All pods are running properly as you can see in the deployment status.

And as you'll see below, the healtcheck for this backend is connecting to the gRPC service (port: 32112) over HTTP2 instead of the HTTP proxy (node port 32578 according to kubectl describe svc gw-test-relaynet-internet-gateway-cogrpc) over HTTP:

$ gcloud compute backend-services describe --global --project public-gw k8s1-4ddb902c-defaul-gw-test-relaynet-internet-gate-80-01fab572 
affinityCookieTtlSec: 0
- balancingMode: RATE
  capacityScaler: 1.0
  group: https://www.googleapis.com/compute/v1/projects/public-gw/zones/europe-west2-a/networkEndpointGroups/k8s1-4ddb902c-defaul-gw-test-relaynet-internet-gate-80-01fab572
  maxRatePerEndpoint: 1.0
  drainingTimeoutSec: 0
creationTimestamp: '2020-06-29T08:43:45.264-07:00'
description: '{"kubernetes.io/service-name":"default/gw-test-relaynet-internet-gateway-cogrpc","kubernetes.io/service-port":"grpc","x-features":["HTTP2","NEG"]}'
enableCDN: false
fingerprint: tVJFuu8kHHM=
- https://www.googleapis.com/compute/v1/projects/public-gw/global/healthChecks/k8s1-4ddb902c-defaul-gw-test-relaynet-internet-gate-80-01fab572
id: '9026318342467072734'
kind: compute#backendService
loadBalancingScheme: EXTERNAL
  enable: true
name: k8s1-4ddb902c-defaul-gw-test-relaynet-internet-gate-80-01fab572
port: 32112
portName: port32112
protocol: HTTP2
selfLink: https://www.googleapis.com/compute/v1/projects/public-gw/global/backendServices/k8s1-4ddb902c-defaul-gw-test-relaynet-internet-gate-80-01fab572
sessionAffinity: NONE
timeoutSec: 30

$ gcloud compute health-checks describe --global --project public-gw k8s1-4ddb902c-defaul-gw-test-relaynet-internet-gate-80-01fab572 
checkIntervalSec: 15
creationTimestamp: '2020-06-29T08:43:42.958-07:00'
description: Default kubernetes L7 Loadbalancing health check for NEG.
healthyThreshold: 1
  portSpecification: USE_SERVING_PORT
  proxyHeader: NONE
id: '327529895999025857'
kind: compute#healthCheck
name: k8s1-4ddb902c-defaul-gw-test-relaynet-internet-gate-80-01fab572
selfLink: https://www.googleapis.com/compute/v1/projects/public-gw/global/healthChecks/k8s1-4ddb902c-defaul-gw-test-relaynet-internet-gate-80-01fab572
timeoutSec: 15
type: HTTP2
unhealthyThreshold: 2
Gatsby-Lee commented 4 years ago

I was wrong. I don't think setting healthcheck through Backendconfig works. Ingress can use custom healthcheck only if Service exists before Ingress knows about the Service.
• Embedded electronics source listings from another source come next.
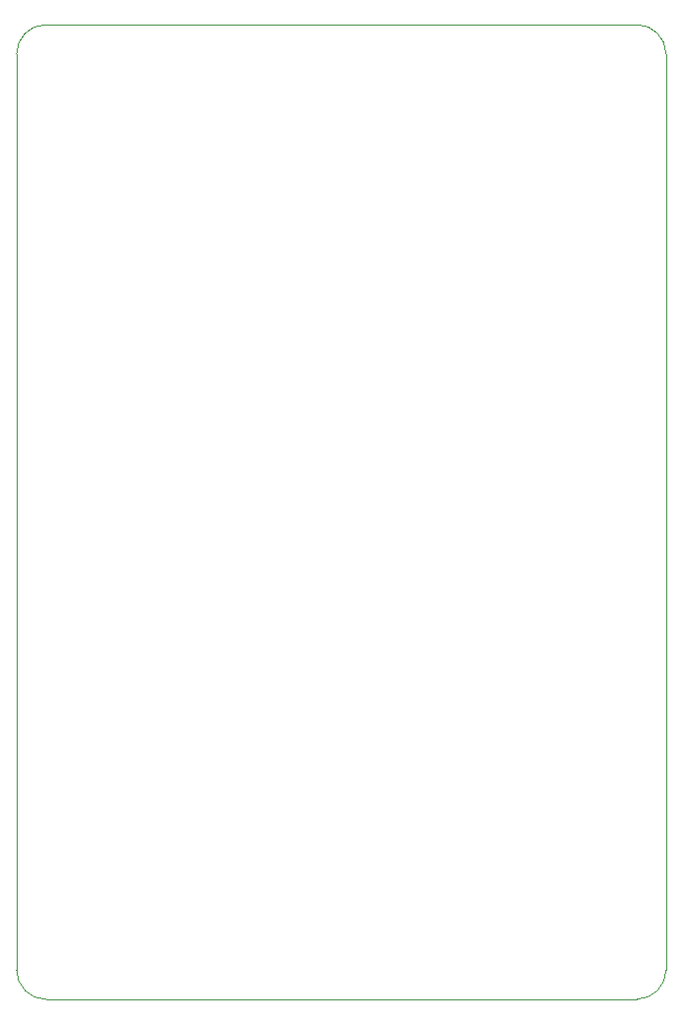
<source format=gbr>
%TF.GenerationSoftware,KiCad,Pcbnew,9.0.4*%
%TF.CreationDate,2025-09-26T16:37:24-04:00*%
%TF.ProjectId,8051_breakout,38303531-5f62-4726-9561-6b6f75742e6b,rev?*%
%TF.SameCoordinates,Original*%
%TF.FileFunction,Profile,NP*%
%FSLAX46Y46*%
G04 Gerber Fmt 4.6, Leading zero omitted, Abs format (unit mm)*
G04 Created by KiCad (PCBNEW 9.0.4) date 2025-09-26 16:37:24*
%MOMM*%
%LPD*%
G01*
G04 APERTURE LIST*
%TA.AperFunction,Profile*%
%ADD10C,0.050000*%
%TD*%
G04 APERTURE END LIST*
D10*
X86360000Y-50800000D02*
X137160000Y-50800000D01*
X83820000Y-132080000D02*
X83820000Y-53340000D01*
X86360000Y-134620000D02*
G75*
G02*
X83820000Y-132080000I0J2540000D01*
G01*
X139700000Y-132080000D02*
G75*
G02*
X137160000Y-134620000I-2540000J0D01*
G01*
X86360000Y-134620000D02*
X137160000Y-134620000D01*
X139700000Y-53340000D02*
X139700000Y-132080000D01*
X137160000Y-50800000D02*
G75*
G02*
X139700000Y-53340000I0J-2540000D01*
G01*
X83820000Y-53340000D02*
G75*
G02*
X86360000Y-50800000I2540000J0D01*
G01*
M02*

</source>
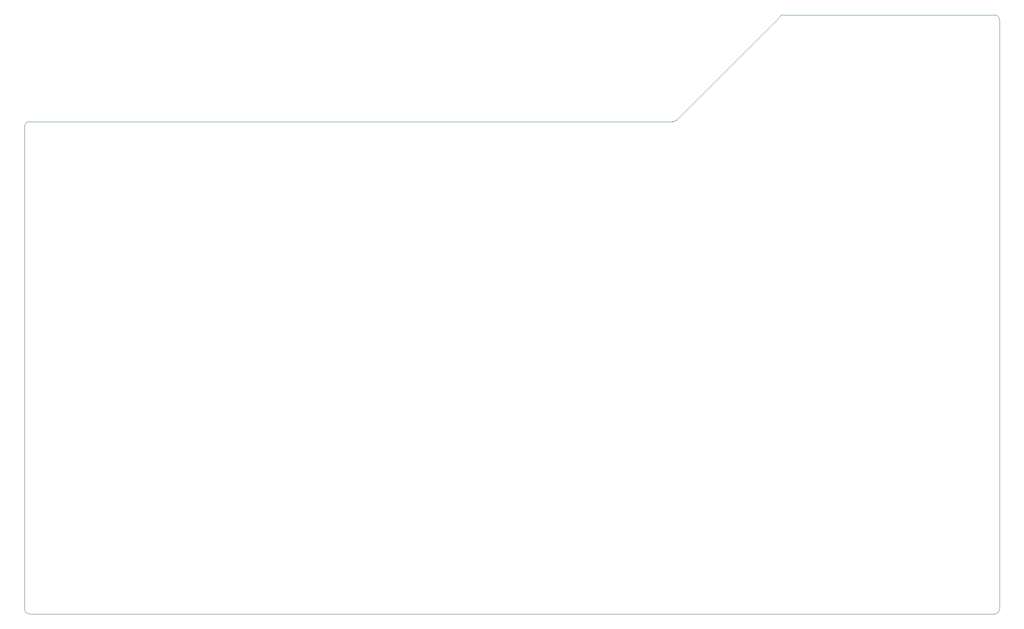
<source format=gbr>
%TF.GenerationSoftware,KiCad,Pcbnew,8.0.6*%
%TF.CreationDate,2024-12-01T20:43:42-07:00*%
%TF.ProjectId,newk-tabesque48,6e65776b-2d74-4616-9265-737175653438,rev?*%
%TF.SameCoordinates,Original*%
%TF.FileFunction,Profile,NP*%
%FSLAX46Y46*%
G04 Gerber Fmt 4.6, Leading zero omitted, Abs format (unit mm)*
G04 Created by KiCad (PCBNEW 8.0.6) date 2024-12-01 20:43:42*
%MOMM*%
%LPD*%
G01*
G04 APERTURE LIST*
%TA.AperFunction,Profile*%
%ADD10C,0.050000*%
%TD*%
G04 APERTURE END LIST*
D10*
X58928000Y-48387000D02*
G75*
G02*
X59944000Y-47371000I1016000J0D01*
G01*
X208834000Y-26287000D02*
X250444000Y-26289000D01*
X208153989Y-26537265D02*
X187574000Y-47117000D01*
X251460000Y-27305000D02*
X251460000Y-143637000D01*
X250444000Y-26289000D02*
G75*
G02*
X251460000Y-27305000I0J-1016000D01*
G01*
X208153989Y-26537265D02*
G75*
G02*
X208834000Y-26287001I640011J-690035D01*
G01*
X187574000Y-47117000D02*
G75*
G02*
X186893989Y-47367265I-640000J690000D01*
G01*
X59944000Y-144653000D02*
X250444000Y-144653000D01*
X58928000Y-48387000D02*
X58928000Y-143637000D01*
X59944000Y-47371000D02*
X186893989Y-47367265D01*
X59944000Y-144653000D02*
G75*
G02*
X58928000Y-143637000I0J1016000D01*
G01*
X251460000Y-143637000D02*
G75*
G02*
X250444000Y-144653000I-1016000J0D01*
G01*
M02*

</source>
And, even if custom healthcheck works by bringing up Ingress after Service, the custom healthcheck won't work if new Pod is deployed.

This is what @nicksardo explained before in different msg thread.

BTW, ingress doesn't have to be removed to use custom healthcheck. if Service info is removed from Ingress and added back again, then Ingress uses custom healthcheck again. (But, we can't do this on prod) lol

dpkirchner commented 4 years ago

This feature has not rollout out yet, but will be available in the next release (1.17.6-gke.7) next week, which the exception of port configuration. That will require a bug fix that should roll out a few weeks after. Additionally, this feature won't be available in 1.16 clusters until about a month after it has been released in 1.17.

May I suggest/request adding this to the Feature Comparison table at https://cloud.google.com/kubernetes-engine/docs/how-to/ingress-features ? I see custom health checks are marked as being in beta (for Internal Ingress[1]), but there's no version number so it's not clear how to "activate" the beta feature.

[1] I assume this includes ingresses used for IAP given the healthCheck attribute doesn't have an effect in BackendConfigs used there.

christopherdbull commented 2 years ago

Is there any reason why we can't set the Host header with the BackendConfig CRD?

ok-ikaros commented 2 years ago

Hey guys,

Currently I have a service that publishes port 12345 as the service port. I want this to be the port that Ingress routes traffic to because it's the port that listens to websocket messages. I'm making a game by the way, if this adds some color

The Ingress controller looks like this:

      name: other-backend-service
        number: 7350
  - http:
      - backend:
            name: my-server-service
              number: 12345
        path: /my-server
        pathType: ImplementationSpecific

The service listens to websocket connections on port 12345, but I've also spun up a small python server that runs in the same pod experimentally just for the sole purpose of passing the health check. It listens to http requests on / port 80, and return 200 OK. I've gotten it to pass the health check, but only when I publish this port as the service port. When I do this, traffic fails to route to the other port listening for websocket traffic, as they are on the same path

Is there a way for me to configure the health check so that it checks against port 80 without having to publish it as the service port on the same path as the port I want to route traffic to?

I really want to stay in the GCE ingress ecosystem so I would love to get this to work if possible. Thank you so much

swetharepakula commented 2 years ago

@lelandhwu , can you please create a new issue with the same content as https://github.com/kubernetes/ingress-gce/issues/42#issuecomment-1064416269. This seems like a separate issue from Healthcheck configuration.

The remaining ask on this issue is to add Host Header to the BackendConfig. Please open a different issue if this FR is still desired.

Since this issue is specific to custom healthchecks we are closing it out. Custom healthchecks are configurable through the BackendConfig CRD: https://github.com/kubernetes/ingress-gce/issues/42#issuecomment-1064416269.